Would you please return the data below verbatim, without its pictures?

[DATA SEGMENT — start]

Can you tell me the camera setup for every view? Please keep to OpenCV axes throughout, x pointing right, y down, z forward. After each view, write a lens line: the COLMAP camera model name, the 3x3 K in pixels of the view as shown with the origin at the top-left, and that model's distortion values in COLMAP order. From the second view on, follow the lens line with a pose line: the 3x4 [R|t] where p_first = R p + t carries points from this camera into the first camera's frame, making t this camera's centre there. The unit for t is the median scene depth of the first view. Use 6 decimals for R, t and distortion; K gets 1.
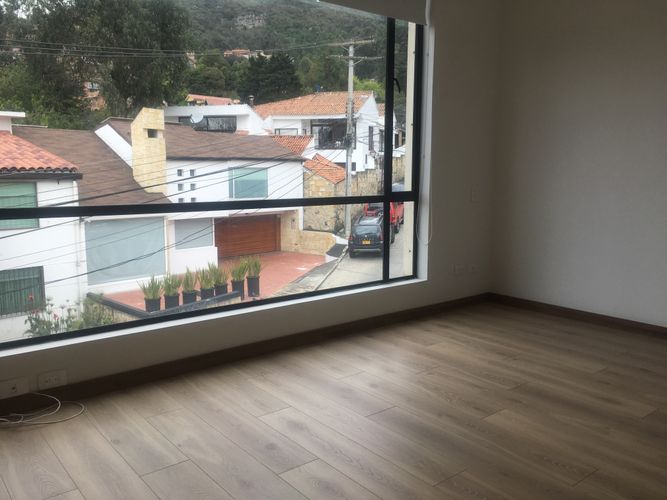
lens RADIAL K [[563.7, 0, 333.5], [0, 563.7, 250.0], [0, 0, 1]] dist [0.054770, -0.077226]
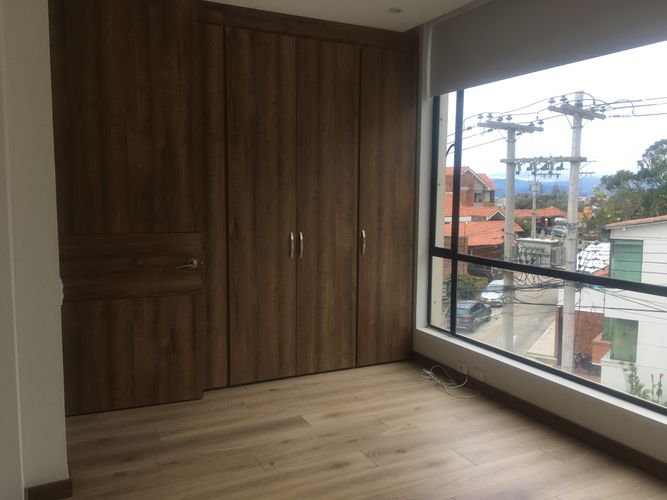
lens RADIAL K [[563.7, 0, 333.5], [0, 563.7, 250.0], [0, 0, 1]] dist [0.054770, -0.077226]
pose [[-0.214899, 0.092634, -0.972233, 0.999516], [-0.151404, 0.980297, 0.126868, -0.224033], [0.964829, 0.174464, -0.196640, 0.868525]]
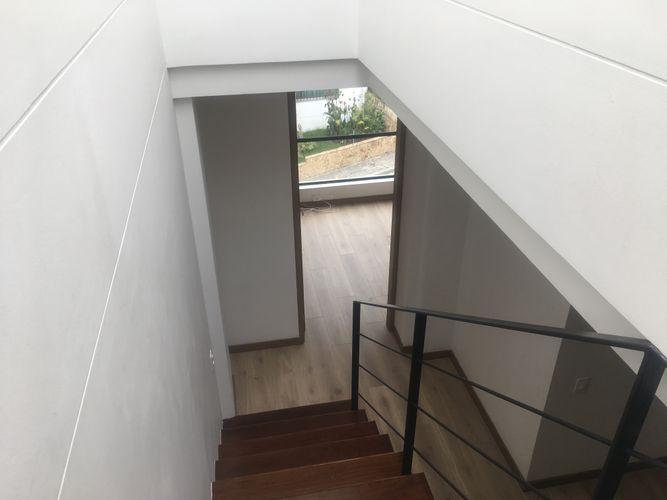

[DATA SEGMENT — finish]

REPLY TO THE TASK >>
Can you tell me the camera setup for every view? Please keep to OpenCV axes throughout, x pointing right, y down, z forward. After each view, write a lens line: the COLMAP camera model name, the 3x3 K in pixels of the view as shown with the origin at the top-left, and that model's distortion values in COLMAP order. From the second view on, follow the lens line with a pose line: the 3x4 [R|t] where p_first = R p + t carries points from this camera into the first camera's frame, making t this camera's centre there. The unit for t is the median scene depth of the first view. Use 6 decimals for R, t and distortion; K gets 1.
lens RADIAL K [[563.7, 0, 333.5], [0, 563.7, 250.0], [0, 0, 1]] dist [0.054770, -0.077226]
lens RADIAL K [[563.7, 0, 333.5], [0, 563.7, 250.0], [0, 0, 1]] dist [0.054770, -0.077226]
pose [[-0.214899, 0.092634, -0.972233, 0.999516], [-0.151404, 0.980297, 0.126868, -0.224033], [0.964829, 0.174464, -0.196640, 0.868525]]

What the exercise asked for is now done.